EXCERPT
◇ ◇ ◇ ◇ ◇

Are MAT companies liable to advance tax ?

By V. A. Mittal, Varsha Likhite, Chartered Accountants
Reading Time 13 mins

Article

Currently companies are required to pay MAT tax if the tax
payable under normal provisions of the Act is lower than 10% (15% w.e.f. A.Y.
2010-11) of the book profit as defined u/s.115JB of the Act. An issue which
arises is whether an assessee liable to MAT should pay interest u/s.234B and
u/s.234C for shortfall in payment of advance tax.


Bombay High Court in Snowcem India Ltd. :

Recently the Bombay High Court in the case of Snowcem India
Ltd. (313 ITR 170) had an opportunity to consider this issue in the context of
S. 115JA of the Act. The Court held that S. 115JA is same or similar to S. 115J
of the Act. It further held that since the Karnataka High Court’s decision in
Kwality Biscuits Ltd. was affirmed by the Supreme Court by dismissing the
appeals, it was binding on them. Accordingly, the Bombay High Court allowed the
appeal in favour of the assessee.

It may be noted that the Bombay High Court in Snowcem has
held that the terminology in S. 115JA is the same or similar as that contained
in S. 115J. Attention is invited to the fact that the wordings in S. 115JA(4)
and S. 115JB(5) which provide that ‘save as otherwise provided in this Section
all other provisions of this Act would be applicable’ were not present in the
earlier S. 115J of the Act. Also the Finance Act in the years when S. 115J was
applicable did not provide for payment of advance tax on income chargeable
u/s.115J of the Act as is currently provided. This distinction is explained as
follows :

Section

115J

115JA

115JB


Assessment year onwards

1988-89 
to 1990-91

1997-98
to 2000-01

2001-02


All other  provisions applicable

115JA(4)

115JB(5)


Advance tax payable as per Finance Act

S. 2(8)

It appears that the provisions of S. 115JA(4) were not
considered by the High Court leading to the conclusion that the terminology is
the same.

◇ ◇ ◇ ◇ ◇

YOUR TASKS
1 – In the article on whether MAT companies are liable to advance tax, whose decision affirmed by the Supreme Court did the Bombay High Court treat as binding?
2 – Continue the article on whether MAT companies are liable to advance tax, picking up after its last sentence.

◇ ◇ ◇ ◇ ◇

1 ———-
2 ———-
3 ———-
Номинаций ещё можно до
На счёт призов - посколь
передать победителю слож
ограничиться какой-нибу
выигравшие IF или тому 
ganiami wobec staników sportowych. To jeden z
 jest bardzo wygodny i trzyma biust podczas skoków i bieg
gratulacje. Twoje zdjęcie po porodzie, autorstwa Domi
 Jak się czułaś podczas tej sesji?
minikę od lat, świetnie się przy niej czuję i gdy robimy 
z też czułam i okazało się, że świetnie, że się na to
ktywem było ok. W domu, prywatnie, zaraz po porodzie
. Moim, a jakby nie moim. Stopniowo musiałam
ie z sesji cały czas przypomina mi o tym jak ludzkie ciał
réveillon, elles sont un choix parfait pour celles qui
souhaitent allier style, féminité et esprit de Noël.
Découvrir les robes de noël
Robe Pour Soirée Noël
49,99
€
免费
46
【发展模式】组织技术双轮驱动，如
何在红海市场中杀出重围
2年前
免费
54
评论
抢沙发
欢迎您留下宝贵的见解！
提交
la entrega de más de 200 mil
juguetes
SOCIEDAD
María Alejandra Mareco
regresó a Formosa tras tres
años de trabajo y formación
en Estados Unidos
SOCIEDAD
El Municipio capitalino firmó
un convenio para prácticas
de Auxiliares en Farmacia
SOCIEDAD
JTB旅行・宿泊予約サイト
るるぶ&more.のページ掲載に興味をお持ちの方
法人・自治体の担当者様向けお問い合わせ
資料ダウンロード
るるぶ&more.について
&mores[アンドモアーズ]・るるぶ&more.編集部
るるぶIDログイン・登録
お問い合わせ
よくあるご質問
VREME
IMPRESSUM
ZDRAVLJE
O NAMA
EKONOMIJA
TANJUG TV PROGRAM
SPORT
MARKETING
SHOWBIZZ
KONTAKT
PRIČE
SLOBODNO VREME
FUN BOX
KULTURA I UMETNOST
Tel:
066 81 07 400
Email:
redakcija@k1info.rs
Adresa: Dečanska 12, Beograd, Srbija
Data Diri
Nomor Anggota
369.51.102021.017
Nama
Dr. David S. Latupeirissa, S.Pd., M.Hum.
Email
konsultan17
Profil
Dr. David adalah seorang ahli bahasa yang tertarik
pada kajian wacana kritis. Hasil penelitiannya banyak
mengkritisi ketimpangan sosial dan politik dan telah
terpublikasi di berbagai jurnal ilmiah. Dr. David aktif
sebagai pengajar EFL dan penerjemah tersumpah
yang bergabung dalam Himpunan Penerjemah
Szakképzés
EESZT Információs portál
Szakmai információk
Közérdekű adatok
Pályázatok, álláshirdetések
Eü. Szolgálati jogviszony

◇ ◇ ◇ ◇ ◇

TASK-BY-TASK ANSWERS
1 – The Karnataka High Court's decision in Kwality Biscuits Ltd.

2 –
Karnataka High Court in Kwality Biscuits Ltd. :

This issue was earlier addressed by the Karnataka High Court
in the case of Kwality Biscuits Ltd., 243 ITR 519 in the context of S. 115J of
the Act. The Karnataka High Court considering the contention of the assessee
held that for the purpose of assessing tax u/s.115J, firstly, the profit as
computed under the Income-tax Act has to be prepared, thereafter the book profit
as contemplated by the provisions of S. 115J are to be determined and then the
tax is to be levied. The liability of the assessee for payment of tax u/s.115J
arises if the total income as computed under the provisions of the Act is less
than 30% of its book profits. The Court then observed that since the entire
exercise of computing the income or that of book profit could be only at the end
of the financial year, the provisions of S. 207, S. 208, S. 209 or S. 210 cannot
be made applicable, until and unless the accounts are audited and the balance
sheet is prepared as even the assessee may not know whether the provision of S.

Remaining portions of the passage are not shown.